[[ SOURCE DATA, beginning ]]

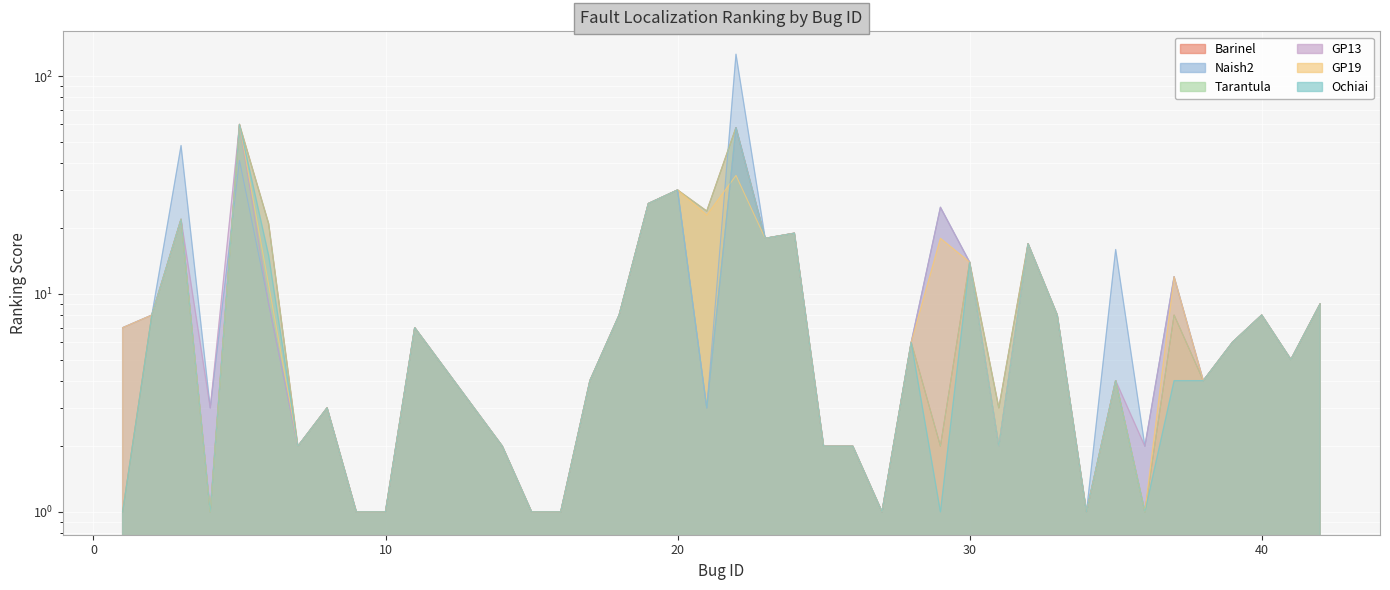

The Tarantula series shows 21 at 6. True or false?

True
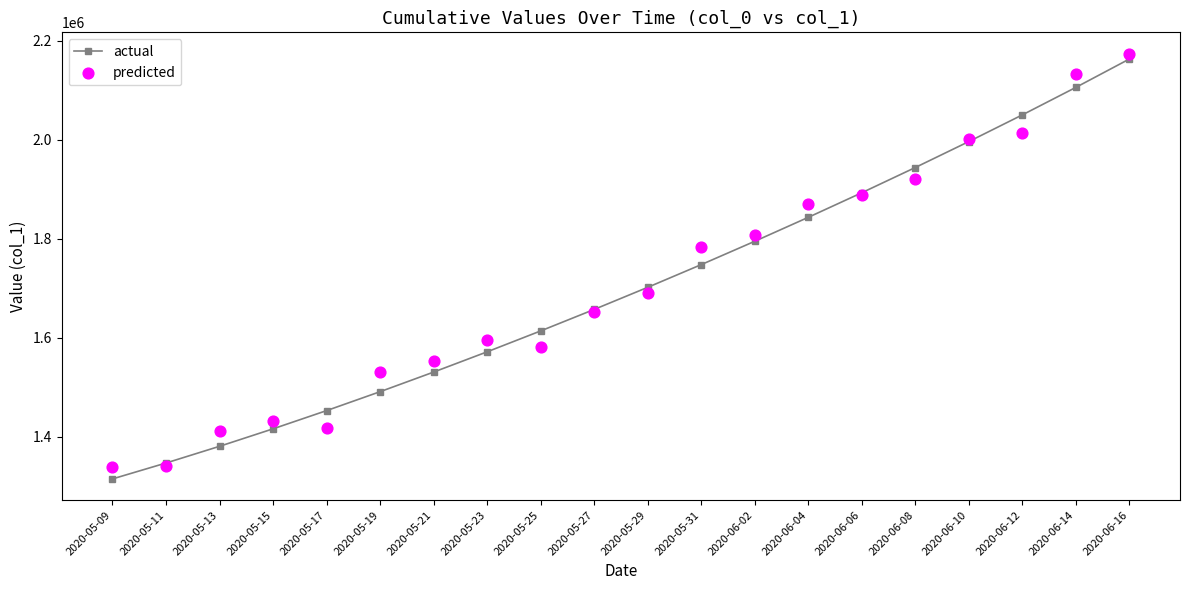

What is the total value across all series at 2020-05-31?

3531584.8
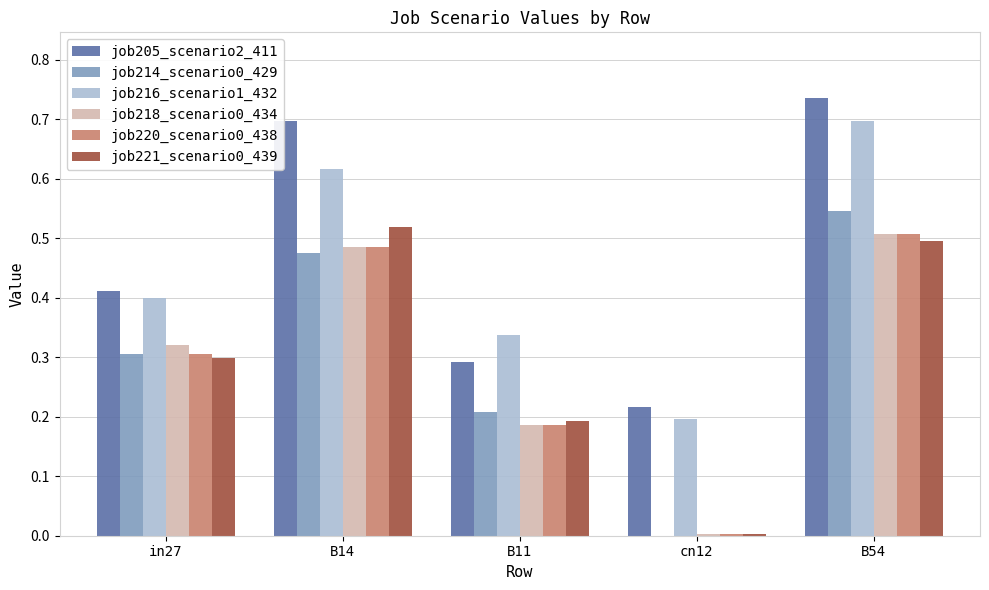

What is the sum of all job220_scenario0_438 values?

1.5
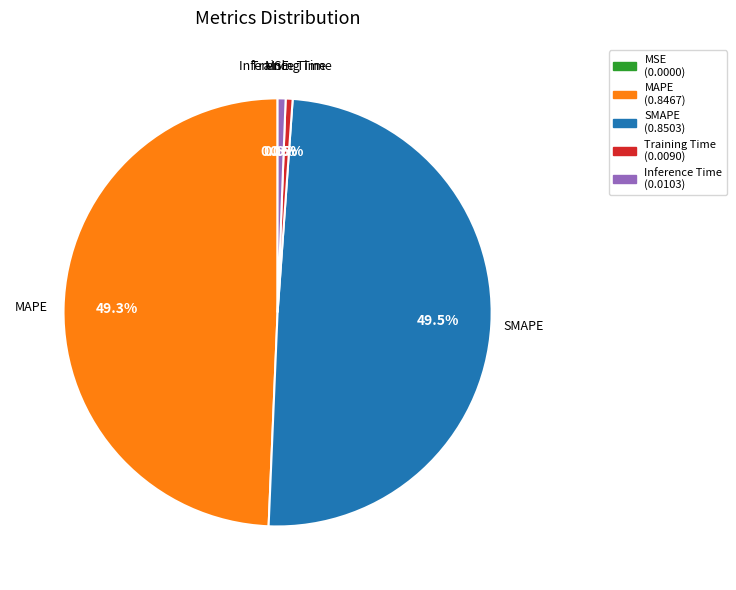

Is there a majority slice in this chart?

No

[[ SOURCE DATA, end ]]

> _TASK BRIEF_: Please state how many lines above contain the word "series", giving only the number.

> _TASK OUTPUT_: 2